The Free Navigation of the Mississippi

Milwaukee Daily Sentinel, March 4, 1861

The States of Mississippi and Louisiana, and the Montgomery Convention, have deemed it worth while to assure the commercial world that they guarantee the freedom of the Mississippi, "in times of peace." This reservation implies a right of the rebel Confederacy over that river—an assumption as unfounded as it is impudent, and one which will not be conceded for a moment, either by the General Government, or by any one of the half dozen States directly interested in its uninterrupted navigation.

But even since the promulgation of this guarantee, with a reservation, Louisiana has declared her purpose to ignore it. She assumes the right to exact tribute from all comers, and has given public notice that, after the 4th of March, no goods shall pass over the waters of the Mississippi, through her territory, without the payment of such duties as she, in her generosity, may levy.

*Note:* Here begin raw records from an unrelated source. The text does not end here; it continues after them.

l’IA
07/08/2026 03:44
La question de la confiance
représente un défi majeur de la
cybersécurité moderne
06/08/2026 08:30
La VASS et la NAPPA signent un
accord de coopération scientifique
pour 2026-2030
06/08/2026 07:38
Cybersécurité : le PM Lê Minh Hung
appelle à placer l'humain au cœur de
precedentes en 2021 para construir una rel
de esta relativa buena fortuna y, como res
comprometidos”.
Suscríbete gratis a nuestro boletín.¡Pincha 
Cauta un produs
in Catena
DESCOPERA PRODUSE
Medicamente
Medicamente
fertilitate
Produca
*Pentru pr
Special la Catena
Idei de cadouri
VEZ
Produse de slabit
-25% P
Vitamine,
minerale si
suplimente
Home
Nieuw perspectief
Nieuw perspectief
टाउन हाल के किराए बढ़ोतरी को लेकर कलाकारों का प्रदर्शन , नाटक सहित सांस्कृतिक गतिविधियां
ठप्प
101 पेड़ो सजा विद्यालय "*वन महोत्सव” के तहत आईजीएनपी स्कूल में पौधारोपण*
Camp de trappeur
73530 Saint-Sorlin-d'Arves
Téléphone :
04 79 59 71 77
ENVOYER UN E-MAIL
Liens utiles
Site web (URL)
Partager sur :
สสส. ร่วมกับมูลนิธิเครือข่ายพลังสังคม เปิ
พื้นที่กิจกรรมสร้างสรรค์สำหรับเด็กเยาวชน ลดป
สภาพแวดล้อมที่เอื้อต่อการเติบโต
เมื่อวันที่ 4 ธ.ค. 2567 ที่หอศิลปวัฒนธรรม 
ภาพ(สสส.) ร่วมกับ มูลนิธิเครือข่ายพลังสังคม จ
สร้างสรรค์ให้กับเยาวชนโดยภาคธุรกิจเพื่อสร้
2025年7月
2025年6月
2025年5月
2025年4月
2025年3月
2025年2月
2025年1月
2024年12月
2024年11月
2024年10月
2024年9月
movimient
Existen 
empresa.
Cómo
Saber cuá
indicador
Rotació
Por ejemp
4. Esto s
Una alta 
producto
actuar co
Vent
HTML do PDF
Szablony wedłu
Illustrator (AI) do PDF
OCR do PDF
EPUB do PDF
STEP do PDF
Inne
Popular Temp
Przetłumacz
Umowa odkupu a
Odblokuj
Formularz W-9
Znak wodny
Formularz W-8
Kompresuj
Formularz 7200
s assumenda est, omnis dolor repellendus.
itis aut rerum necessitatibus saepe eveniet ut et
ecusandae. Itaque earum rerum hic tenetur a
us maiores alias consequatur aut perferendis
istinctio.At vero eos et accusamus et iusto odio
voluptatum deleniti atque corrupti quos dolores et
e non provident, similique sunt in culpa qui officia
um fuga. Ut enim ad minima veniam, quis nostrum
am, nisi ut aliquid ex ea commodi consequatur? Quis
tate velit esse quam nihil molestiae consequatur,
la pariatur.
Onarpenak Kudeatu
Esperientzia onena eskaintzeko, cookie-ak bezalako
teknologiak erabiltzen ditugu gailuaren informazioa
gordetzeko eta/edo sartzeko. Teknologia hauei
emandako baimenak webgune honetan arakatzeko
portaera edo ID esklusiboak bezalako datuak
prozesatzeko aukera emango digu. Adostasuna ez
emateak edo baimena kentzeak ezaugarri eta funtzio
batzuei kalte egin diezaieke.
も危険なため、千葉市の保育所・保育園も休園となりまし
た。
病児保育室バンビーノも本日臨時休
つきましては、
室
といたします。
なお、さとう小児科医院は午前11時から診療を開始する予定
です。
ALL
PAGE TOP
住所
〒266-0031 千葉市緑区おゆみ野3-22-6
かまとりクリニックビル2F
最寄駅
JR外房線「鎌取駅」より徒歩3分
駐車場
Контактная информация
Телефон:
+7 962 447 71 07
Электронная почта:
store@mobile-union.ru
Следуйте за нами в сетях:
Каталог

This is more than an act of war against the Government of the United States. It is a blow struck at every State and Territory bordering on that river and its tributaries. Even should the General Government submit to this indignity, the millions of People to be directly affected by it, will not. Upon the free navigation of the Mississippi depends every material interest of those States and Territories. This great outlet closed, or its use made dependent upon the caprices and whims of a single State, that portion of the Northwest which has no other available outlet to the Atlantic border, sinks at once into the humiliating attitude of an isolated Province.

It would be an insult to the States directly interested in this question to suppose that they would, for a moment, submit to such an act of piratical usurpation. It would bring clown upon the usurping State an avalanche of armed men, who would promptly compel, at no matter what cost, the re-opening of this great National highway.

And this question Louisiana seems determined shall be tried. Better that she herself were cast into the midst of the sea, than that she should persist in what must lead to such fearful results.